This article is part of the supplement: EGASP '05: ENCODE Genome Annotation Assessment Project

Open Access Research

GENCODE: producing a reference annotation for ENCODE

Jennifer Harrow1*, France Denoeud2, Adam Frankish1, Alexandre Reymond34, Chao-Kung Chen1, Jacqueline Chrast4, Julien Lagarde3, James GR Gilbert1, Roy Storey1, David Swarbreck1, Colette Rossier3, Catherine Ucla3, Tim Hubbard2, Stylianos E Antonarakis3 and Roderic Guigo5

Author Affiliations

1 Wellcome Trust Sanger Institute, Wellcome Trust Campus, Hinxton, Cambridge CB10 1SA, UK

2 Grup de Recerca en Informatica Biomedica, Institut Municipal d'Informatica Medica-Universitat Pompeu Fabra, Pg.
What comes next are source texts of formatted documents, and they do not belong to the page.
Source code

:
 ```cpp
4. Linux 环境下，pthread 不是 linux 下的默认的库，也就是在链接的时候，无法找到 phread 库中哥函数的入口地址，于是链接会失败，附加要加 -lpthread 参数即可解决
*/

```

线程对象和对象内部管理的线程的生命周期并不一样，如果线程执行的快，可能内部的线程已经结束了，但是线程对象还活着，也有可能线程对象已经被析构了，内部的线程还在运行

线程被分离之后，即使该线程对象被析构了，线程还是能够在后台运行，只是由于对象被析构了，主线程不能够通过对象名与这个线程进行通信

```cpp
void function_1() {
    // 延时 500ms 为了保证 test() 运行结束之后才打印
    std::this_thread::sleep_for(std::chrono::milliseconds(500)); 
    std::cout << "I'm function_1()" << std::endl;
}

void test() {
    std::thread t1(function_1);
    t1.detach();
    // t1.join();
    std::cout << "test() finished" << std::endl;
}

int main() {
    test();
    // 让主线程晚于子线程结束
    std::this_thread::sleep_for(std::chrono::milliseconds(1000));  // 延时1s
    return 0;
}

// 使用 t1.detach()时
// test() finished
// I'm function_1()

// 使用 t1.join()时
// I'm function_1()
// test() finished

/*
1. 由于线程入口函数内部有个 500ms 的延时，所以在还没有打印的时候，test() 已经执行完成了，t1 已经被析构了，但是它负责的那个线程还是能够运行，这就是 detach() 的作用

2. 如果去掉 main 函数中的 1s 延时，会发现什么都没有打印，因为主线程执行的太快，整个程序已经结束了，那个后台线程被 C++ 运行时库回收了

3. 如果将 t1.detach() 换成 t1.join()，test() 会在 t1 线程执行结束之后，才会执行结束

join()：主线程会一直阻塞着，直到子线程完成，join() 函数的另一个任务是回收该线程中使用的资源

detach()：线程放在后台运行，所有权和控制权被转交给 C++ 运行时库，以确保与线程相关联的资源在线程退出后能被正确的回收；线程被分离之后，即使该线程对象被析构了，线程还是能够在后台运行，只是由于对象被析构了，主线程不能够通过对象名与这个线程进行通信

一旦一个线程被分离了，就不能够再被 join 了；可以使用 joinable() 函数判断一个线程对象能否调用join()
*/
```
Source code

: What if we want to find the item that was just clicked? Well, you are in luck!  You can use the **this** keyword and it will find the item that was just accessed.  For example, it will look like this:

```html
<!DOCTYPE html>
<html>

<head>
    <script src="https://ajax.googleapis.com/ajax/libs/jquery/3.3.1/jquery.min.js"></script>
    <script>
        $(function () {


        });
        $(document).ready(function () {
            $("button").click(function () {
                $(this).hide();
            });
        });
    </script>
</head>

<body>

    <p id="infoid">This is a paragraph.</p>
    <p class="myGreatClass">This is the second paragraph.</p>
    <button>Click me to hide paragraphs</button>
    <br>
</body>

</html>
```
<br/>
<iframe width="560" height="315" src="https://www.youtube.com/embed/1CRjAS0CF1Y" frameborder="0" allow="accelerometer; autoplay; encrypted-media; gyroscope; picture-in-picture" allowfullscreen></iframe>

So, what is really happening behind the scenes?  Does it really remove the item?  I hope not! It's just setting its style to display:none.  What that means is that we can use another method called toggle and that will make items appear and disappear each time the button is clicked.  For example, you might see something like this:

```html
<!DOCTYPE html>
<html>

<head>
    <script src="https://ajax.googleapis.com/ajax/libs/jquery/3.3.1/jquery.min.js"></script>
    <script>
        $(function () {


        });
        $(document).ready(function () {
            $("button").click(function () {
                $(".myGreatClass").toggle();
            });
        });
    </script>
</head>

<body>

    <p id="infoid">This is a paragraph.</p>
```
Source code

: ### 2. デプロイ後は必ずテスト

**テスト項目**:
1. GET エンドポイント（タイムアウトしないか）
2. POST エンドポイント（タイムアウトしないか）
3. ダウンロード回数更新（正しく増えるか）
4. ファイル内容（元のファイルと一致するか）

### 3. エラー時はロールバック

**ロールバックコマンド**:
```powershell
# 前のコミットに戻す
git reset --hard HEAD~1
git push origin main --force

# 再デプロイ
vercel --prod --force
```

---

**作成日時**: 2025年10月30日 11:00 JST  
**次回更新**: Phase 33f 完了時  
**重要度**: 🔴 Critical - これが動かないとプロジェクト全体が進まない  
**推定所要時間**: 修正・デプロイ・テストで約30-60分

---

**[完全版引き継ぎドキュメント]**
Maritim de la Barceloneta, 08003 Barcelona, Catalonia, Spain

3 Department of Genetic Medicine and Development, University of Geneva Medical School and University Hospitals of Geneva, Geneva, Switzerland

4 Center for Integrative Genomics, University of Lausanne, Lausanne, Switzerland

5 Centre de Regulacio Genomica, Pg. Maritim de la Barceloneta, 08003 Barcelona, Catalonia, Spain

For all author emails, please log on.

Genome Biology 2006, 7(Suppl 1):S4  doi:10.1186/gb-2006-7-s1-s4

Published: 7 August 2006

Abstract

Background

The GENCODE consortium was formed to identify and map all protein-coding genes within the ENCODE regions. This was achieved by a combination of initial manual annotation by the HAVANA team, experimental validation by the GENCODE consortium and a refinement of the annotation based on these experimental results.

Results

The GENCODE gene features are divided into eight different categories of which only the first two (known and novel coding sequence) are confidently predicted to be protein-coding genes. 5' rapid amplification of cDNA ends (RACE) and RT-PCR were used to experimentally verify the initial annotation. Of the 420 coding loci tested, 229 RACE products have been sequenced. They supported 5' extensions of 30 loci and new splice variants in 50 loci. In addition, 46 loci without evidence for a coding sequence were validated, consisting of 31 novel and 15 putative transcripts. We assessed the comprehensiveness of the GENCODE annotation by attempting to validate all the predicted exon boundaries outside the GENCODE annotation. Out of 1,215 tested in a subset of the ENCODE regions, 14 novel exon pairs were validated, only two of them in intergenic regions.

Conclusion

In total, 487 loci, of which 434 are coding, have been annotated as part of the GENCODE reference set available from the UCSC browser. Comparison of GENCODE annotation with RefSeq and ENSEMBL show only 40% of GENCODE exons are contained within the two sets, which is a reflection of the high number of alternative splice forms with unique exons annotated. Over 50% of coding loci have been experimentally verified by 5' RACE for EGASP and the GENCODE collaboration is continuing to refine its annotation of 1% human genome with the aid of experimental validation.